I received a fair amount of criticism because some readers thought I had devoted way too much attention to those rich white guys — Charles Boettcher, John Evans, David Moffat, etc. — whose investments and ambitions had created Denver as a dominant city.
BUT IF YOU’RE examining capitalism, you have to write about capitalists. And I’ll freely admit they’re not the whole story, even though their careers answer a lot of questions. They reinvested in the area; Montana’s capitalists didn’t, and that’s one reason Colorado has a dominant city while Montana doesn’t.
This could be changing. Colorado’s institutions are increasingly controlled by outside owners; Montana has at least one billionaire, Dennis Washington, who is reinvesting in the state’s railroads, power companies, mines, etc. Commerce and culture have always been related, and this may help explain why Missoula is such a cultural hotspot these days, while there persists the old joke that the difference between yogurt and Denver is that yogurt has a living culture.
I could ramble indefinitely about such matters, but I want to get back to history. I’d like to think of myself as neither a “triumphalist” or a “revisionist,” but as an “inclusionist.”
That is, the exploits of the buffalo soldiers in the Tenth U.S. Cavalry are not part of “Black History,” but properly part of “American History.” Juan de Oñate’s colonization of New Mexico in 1598 isn’t “Hispanic History” or “Southwestern History” — it’s American history, part of how our nation came to be what it is.
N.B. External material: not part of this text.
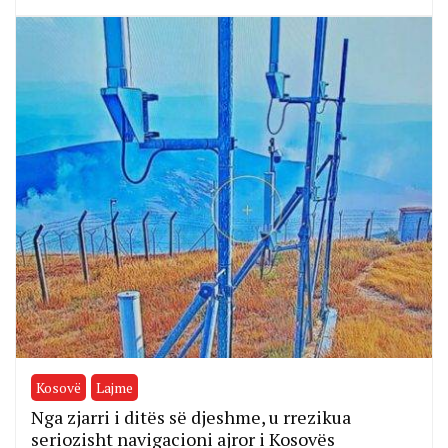
Kosovë
Lajme
Nga zjarri i ditës së djeshme, u rrezikua
seriozisht navigacioni ajror i Kosovës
Caroline Nichols Churchill and her struggle for women’s right to vote in Colorado — it should be American history, not some pigeonhole of “women’s history.”
In some sense, I suppose, adding to the story means revising the story, which by definition is “revisionism.”
But adding to the story, as we often attempt to do in these pages, whether the story is as old as Anza or as recent as the development of church camps west of Buena Vista, is also a way to say “We’re part of the American story, too, even if George Washington never slept here.” And I think it’s something that needs to be said and said often.